ERF Buys into Wireless Banking

By Adam Stone

February 27, 2007

The company purchases WISPs in order to (among other things) drag banks into the digital, wireless age.

In the eternal struggle between build-it and buy-it, Dr. H. Dean Cubley has gone off the deep end. It's all about the buying, and it’s a strategy that seems to working.

As chairman and CEO of publicly-held ERF Wireless, Cubley has been busy buying up all the pieces he needs to deliver wireless connectivity to the banking industry -- and the industry is responding.

Founded in 2004, ERF Wireless had barely opened its doors before it made the first of what have been eight acquisitions to date, the most recent being Home Wireless Company of Kemah, Texas. That first company, SkyView USA, had already carved out a space delivering wireless services to the regional banking industry.

“They had found a market niche with no competition,” Cubley says.

Coincidentally, ERF Wireless had been looking for something to buy. As Cubley saw it, consolidation was the only sensible growth pattern in the world of WISPs, where mom-'n-pop operations had all but topped out.

“The owners are not paying themselves what they are worth: they are pouring in money just to keep the business going,” Cubley says. “They can have 1,000 subscribers and still not be giving themselves even a token salary.”

Cubley has been more than happy to relieve them of the burden. His company’s acquisitions have helped it gain a stronghold in the banking industry, where, he says, wireless can resolve significant logistical issues.

“Traditionally, when you deposit a check at the branch, you have to be there before three o’clock -- then the bank has to close at three o’clock in order to take those checks and physically carry them back to the operations center, which might be 100 miles away,” he says.

Using relays every 35 miles, Cubley can build a wireless network from branch to ops center, making it possible to scan the checks and save the drive.

In addition to providing the wireless connection, ERF Wireless also maintains the networks and handles any service issues that may arise. Here, too, Cubley has found acquisition to be the most effective method for getting to the finish line.

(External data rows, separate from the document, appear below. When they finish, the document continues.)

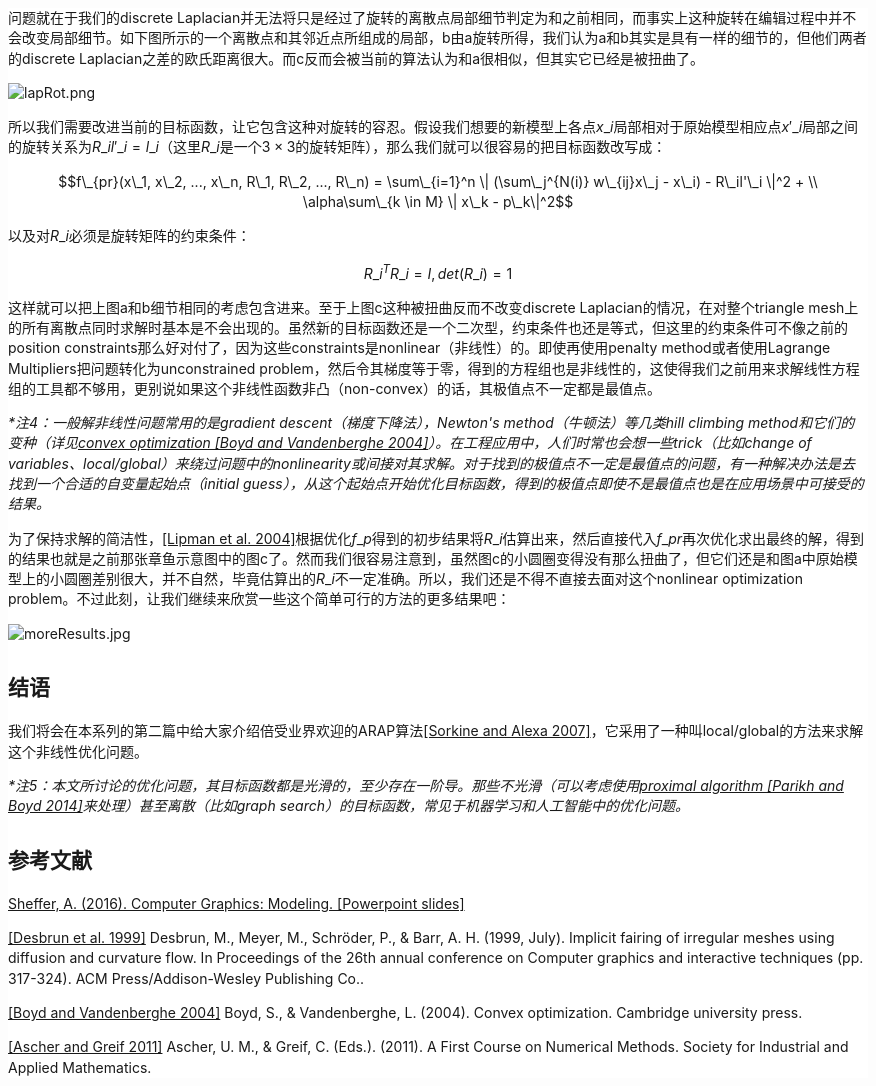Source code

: 问题就在于我们的discrete Laplacian并无法将只是经过了旋转的离散点局部细节判定为和之前相同，而事实上这种旋转在编辑过程中并不会改变局部细节。如下图所示的一个离散点和其邻近点所组成的局部，b由a旋转所得，我们认为a和b其实是具有一样的细节的，但他们两者的discrete Laplacian之差的欧氏距离很大。而c反而会被当前的算法认为和a很相似，但其实它已经是被扭曲了。

![lapRot.png](https://ooo.0o0.ooo/2017/03/10/58c196afde4df.png)

所以我们需要改进当前的目标函数，让它包含这种对旋转的容忍。假设我们想要的新模型上各点$x\_i$局部相对于原始模型相应点$x'\_i$局部之间的旋转关系为$R\_il'\_i=l\_i$（这里$R\_i$是一个$3\times3$的旋转矩阵），那么我们就可以很容易的把目标函数改写成：

$$f\_{pr}(x\_1, x\_2, ..., x\_n, R\_1, R\_2, ..., R\_n) = \sum\_{i=1}^n \| (\sum\_j^{N(i)} w\_{ij}x\_j - x\_i) - R\_il'\_i \|^2 + \\ \alpha\sum\_{k \in M} \| x\_k - p\_k\|^2$$

以及对$R\_i$必须是旋转矩阵的约束条件：

$$R\_i^TR\_i = I, det(R\_i) = 1$$

这样就可以把上图a和b细节相同的考虑包含进来。至于上图c这种被扭曲反而不改变discrete Laplacian的情况，在对整个triangle mesh上的所有离散点同时求解时基本是不会出现的。虽然新的目标函数还是一个二次型，约束条件也还是等式，但这里的约束条件可不像之前的position constraints那么好对付了，因为这些constraints是nonlinear（非线性）的。即使再使用penalty method或者使用Lagrange Multipliers把问题转化为unconstrained problem，然后令其梯度等于零，得到的方程组也是非线性的，这使得我们之前用来求解线性方程组的工具都不够用，更别说如果这个非线性函数非凸（non-convex）的话，其极值点不一定都是最值点。

*\*注4：一般解非线性问题常用的是gradient descent（梯度下降法），Newton's method（牛顿法）等几类hill climbing method和它们的变种（详见[convex optimization [Boyd and Vandenberghe 2004]](https://web.stanford.edu/~boyd/cvxbook/bv\_cvxbook.pdf)）。在工程应用中，人们时常也会想一些trick（比如change of variables、local/global）来绕过问题中的nonlinearity或间接对其求解。对于找到的极值点不一定是最值点的问题，有一种解决办法是去找到一个合适的自变量起始点（initial guess），从这个起始点开始优化目标函数，得到的极值点即使不是最值点也是在应用场景中可接受的结果。*

为了保持求解的简洁性，[[Lipman et al. 2004]](https://igl.ethz.ch/projects/Laplacian-mesh-processing/Laplacian-mesh-editing/diffcoords-editing.pdf)根据优化$f\_p$得到的初步结果将$R\_i$估算出来，然后直接代入$f\_{pr}$再次优化求出最终的解，得到的结果也就是之前那张章鱼示意图中的图c了。然而我们很容易注意到，虽然图c的小圆圈变得没有那么扭曲了，但它们还是和图a中原始模型上的小圆圈差别很大，并不自然，毕竟估算出的$R\_i$不一定准确。所以，我们还是不得不直接去面对这个nonlinear optimization problem。不过此刻，让我们继续来欣赏一些这个简单可行的方法的更多结果吧：

![moreResults.jpg](https://ooo.0o0.ooo/2017/03/16/58ca18a3b021d.jpg)

## 结语

我们将会在本系列的第二篇中给大家介绍倍受业界欢迎的ARAP算法[[Sorkine and Alexa 2007]](https://www.igl.ethz.ch/projects/ARAP/arap_web.pdf)，它采用了一种叫local/global的方法来求解这个非线性优化问题。

*\*注5：本文所讨论的优化问题，其目标函数都是光滑的，至少存在一阶导。那些不光滑（可以考虑使用[proximal algorithm [Parikh and Boyd 2014]](http://web.stanford.edu/~boyd/papers/prox_algs.html)来处理）甚至离散（比如graph search）的目标函数，常见于机器学习和人工智能中的优化问题。*

## 参考文献

[Sheffer, A. (2016). Computer Graphics: Modeling. [Powerpoint slides]](http://www.cs.ubc.ca/~sheffa/dgp/)

[[Desbrun et al. 1999]](http://w.multires.caltech.edu/pubs/ImplicitFairing.pdf) Desbrun, M., Meyer, M., Schröder, P., & Barr, A. H. (1999, July). Implicit fairing of irregular meshes using diffusion and curvature flow. In Proceedings of the 26th annual conference on Computer graphics and interactive techniques (pp. 317-324). ACM Press/Addison-Wesley Publishing Co..

[[Boyd and Vandenberghe 2004]](https://web.stanford.edu/~boyd/cvxbook/bv_cvxbook.pdf) Boyd, S., & Vandenberghe, L. (2004). Convex optimization. Cambridge university press.

[[Ascher and Greif 2011]](http://www.siam.org/books/cs07/) Ascher, U. M., & Greif, C. (Eds.). (2011). A First Course on Numerical Methods. Society for Industrial and Applied Mathematics.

Among the wireless providers he has acquired, “they have all the talents, the tools and technicians that are required to maintain these networks,” he says. “Everywhere we have a bank presence is where we are looking for wireless companies to buy.”

With operations in southern Louisiana, Missouri and Texas, Cubley says he is confident about winning future business. For example, ERF Wireless just bought a WISP covering 20,000 square miles around Lubbock, Texas. It’s true the company has no bank customer lined up there yet, but Cubley says that with the network in place, a customer will follow shortly.

“There is a bank right in the middle of that where we are confident of closing the deal,” he says.

Cubley does not buy blind. He typically will watch a company for one to two years before moving to acquire. Ideally, the target firm will be competent but overstretched.

“Every one of them has a customer service department, every one has to do their own billing; they are duplicating these functions over and over, and for a small business there is just too much of a cost to doing that,” he says. By consolidating, ERF Wireless gets all the competence at a fraction of the cost.

However, the numbers are not exactly stellar here. From $320,000 in its first year, the company has grown to almost $2 million, but still is running in the red. (Cubley hopes to be in the black this year.) On the other hand, the approach has strong backing, with a $4.5 million investment from Cubley’s family (“My mother is the largest stockholder in this company,” he says) along with $1.5 million from a hedge fund and another $1 million from a private placement to high net worth individuals.

Even as he builds his network of banks, Cubley has an ace in the hole.

Motorola provides the hardware for this venture, and has shown strong support, writing three white papers on the ERF Wireless effort. Cubley engages Motorola technicians to handle his installations. When it comes to building credibility, Cubley said, it helps to have a big-time player like Motorola in your corner.

“We definitely are pleased that Motorola has taken this interest in us,” he says.